Et si on se souvient de la virtuosité avec laquelle Le Parrain feignait de renouveler la saga criminelle, pour finalement disséquer une famille, et à travers elle les vicissitudes de la société américaine, on reconnaîtra ici la même verve. L’inspiration de Roustaee aura été pointée du doigt par de nombreux commentateurs, et ce n’est pas lui faire injure que de comparer ce nouveau film au chef-d'oeuvre de Francis Ford Coppola, tant le metteur en scène iranien s’avère à la hauteur du défi. À tel point qu’on ressort du visionnage chancelant, fasciné par l’imbrication du particulier et de l’universel, en ayant l’impression d’avoir couru sur l’arête d’un volcan.

 

Leila et ses frères : affiche française

Résumé

Devant la caméra de Saeed Roustaee, le drame se fait tragédie, le particulier tend à l'universel, et le cinéma tutoie ses plus hauts sommets. Rivés aux arêtes explosives d'une famille au bord de l'implosion, on tient là un des tours de force de 2022.

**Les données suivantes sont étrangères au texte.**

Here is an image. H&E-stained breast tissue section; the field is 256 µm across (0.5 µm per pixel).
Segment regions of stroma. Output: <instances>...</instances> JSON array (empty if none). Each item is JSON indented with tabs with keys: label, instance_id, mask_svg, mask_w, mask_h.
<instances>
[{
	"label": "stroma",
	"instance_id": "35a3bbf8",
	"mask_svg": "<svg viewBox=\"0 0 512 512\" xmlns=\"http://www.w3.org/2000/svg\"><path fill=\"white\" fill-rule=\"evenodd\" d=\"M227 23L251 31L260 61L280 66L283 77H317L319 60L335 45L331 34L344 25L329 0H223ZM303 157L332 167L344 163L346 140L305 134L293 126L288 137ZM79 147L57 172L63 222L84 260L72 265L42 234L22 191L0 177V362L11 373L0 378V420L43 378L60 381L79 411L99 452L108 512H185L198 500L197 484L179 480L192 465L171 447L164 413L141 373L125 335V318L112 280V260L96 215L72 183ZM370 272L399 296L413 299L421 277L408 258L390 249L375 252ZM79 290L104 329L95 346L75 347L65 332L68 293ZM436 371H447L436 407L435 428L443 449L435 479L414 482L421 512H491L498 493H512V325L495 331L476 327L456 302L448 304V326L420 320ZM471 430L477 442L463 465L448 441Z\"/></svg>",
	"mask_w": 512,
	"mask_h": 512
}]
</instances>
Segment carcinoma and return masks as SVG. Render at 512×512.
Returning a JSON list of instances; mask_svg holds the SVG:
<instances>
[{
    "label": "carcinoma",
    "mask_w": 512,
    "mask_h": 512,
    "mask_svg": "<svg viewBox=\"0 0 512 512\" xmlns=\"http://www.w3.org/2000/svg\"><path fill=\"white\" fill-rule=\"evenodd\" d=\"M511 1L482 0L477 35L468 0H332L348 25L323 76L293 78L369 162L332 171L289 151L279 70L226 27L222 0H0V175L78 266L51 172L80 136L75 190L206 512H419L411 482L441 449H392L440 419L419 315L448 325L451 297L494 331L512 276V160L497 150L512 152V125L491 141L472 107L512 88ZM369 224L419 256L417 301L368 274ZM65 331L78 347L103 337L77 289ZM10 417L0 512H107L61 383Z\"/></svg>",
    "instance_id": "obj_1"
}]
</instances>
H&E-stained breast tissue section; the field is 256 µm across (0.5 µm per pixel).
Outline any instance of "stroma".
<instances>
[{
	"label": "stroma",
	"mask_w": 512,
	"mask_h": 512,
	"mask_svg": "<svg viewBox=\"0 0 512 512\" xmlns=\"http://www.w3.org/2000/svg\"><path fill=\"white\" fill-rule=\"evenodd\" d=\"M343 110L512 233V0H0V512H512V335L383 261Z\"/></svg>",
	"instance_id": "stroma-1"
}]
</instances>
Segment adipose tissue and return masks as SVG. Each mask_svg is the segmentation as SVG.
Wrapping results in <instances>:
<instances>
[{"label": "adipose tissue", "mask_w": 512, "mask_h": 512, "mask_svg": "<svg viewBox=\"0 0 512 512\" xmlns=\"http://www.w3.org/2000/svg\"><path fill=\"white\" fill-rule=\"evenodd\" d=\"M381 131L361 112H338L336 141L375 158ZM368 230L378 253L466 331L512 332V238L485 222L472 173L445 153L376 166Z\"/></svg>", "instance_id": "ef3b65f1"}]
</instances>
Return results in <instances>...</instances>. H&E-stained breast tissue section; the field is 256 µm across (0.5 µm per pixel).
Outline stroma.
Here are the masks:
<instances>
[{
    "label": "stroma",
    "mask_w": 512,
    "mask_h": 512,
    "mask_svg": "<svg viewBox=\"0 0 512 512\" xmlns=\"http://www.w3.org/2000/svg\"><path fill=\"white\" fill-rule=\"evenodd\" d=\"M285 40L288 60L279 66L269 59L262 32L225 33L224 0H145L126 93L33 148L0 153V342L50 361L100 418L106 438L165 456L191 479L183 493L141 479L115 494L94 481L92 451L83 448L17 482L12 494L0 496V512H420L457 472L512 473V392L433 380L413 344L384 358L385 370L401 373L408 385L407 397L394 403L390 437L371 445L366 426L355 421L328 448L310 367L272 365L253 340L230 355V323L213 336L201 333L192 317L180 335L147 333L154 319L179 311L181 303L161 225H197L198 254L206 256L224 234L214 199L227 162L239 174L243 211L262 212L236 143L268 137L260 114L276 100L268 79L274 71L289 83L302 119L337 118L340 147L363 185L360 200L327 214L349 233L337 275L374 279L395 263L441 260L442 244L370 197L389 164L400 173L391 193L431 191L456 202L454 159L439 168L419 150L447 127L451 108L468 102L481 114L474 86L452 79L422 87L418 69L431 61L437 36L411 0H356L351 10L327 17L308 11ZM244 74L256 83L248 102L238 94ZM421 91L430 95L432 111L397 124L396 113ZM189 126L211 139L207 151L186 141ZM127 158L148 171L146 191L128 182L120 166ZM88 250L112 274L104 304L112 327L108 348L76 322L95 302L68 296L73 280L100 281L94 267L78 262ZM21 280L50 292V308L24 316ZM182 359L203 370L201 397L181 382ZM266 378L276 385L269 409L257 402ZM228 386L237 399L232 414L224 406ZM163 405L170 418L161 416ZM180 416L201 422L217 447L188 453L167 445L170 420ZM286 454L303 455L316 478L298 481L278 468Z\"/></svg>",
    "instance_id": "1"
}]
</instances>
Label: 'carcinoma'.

Autre avis Antoine Desrues
La Loi de Téhéran était une magistrale droite dans la tronche. Leila et ses frères en est le revers tout aussi dévastateur. Un concentré de cinéma où chaque plan et chaque raccord s'imposent comme une évidence, pour mieux capter l'humanité de ses personnages bouleversants.
Autre avis Alexandre Janowiak
Conflits générationnels, impuissance féminine, crise économique... Leila et ses frères ausculte sous tous les angles un Iran à bout de souffle à travers une riche et brillante chronique familiale muant en véritable tragédie de vie déchirante et shakespearienne, tout en suivant les traces du Parrain de Coppola. Chef d'oeuvre.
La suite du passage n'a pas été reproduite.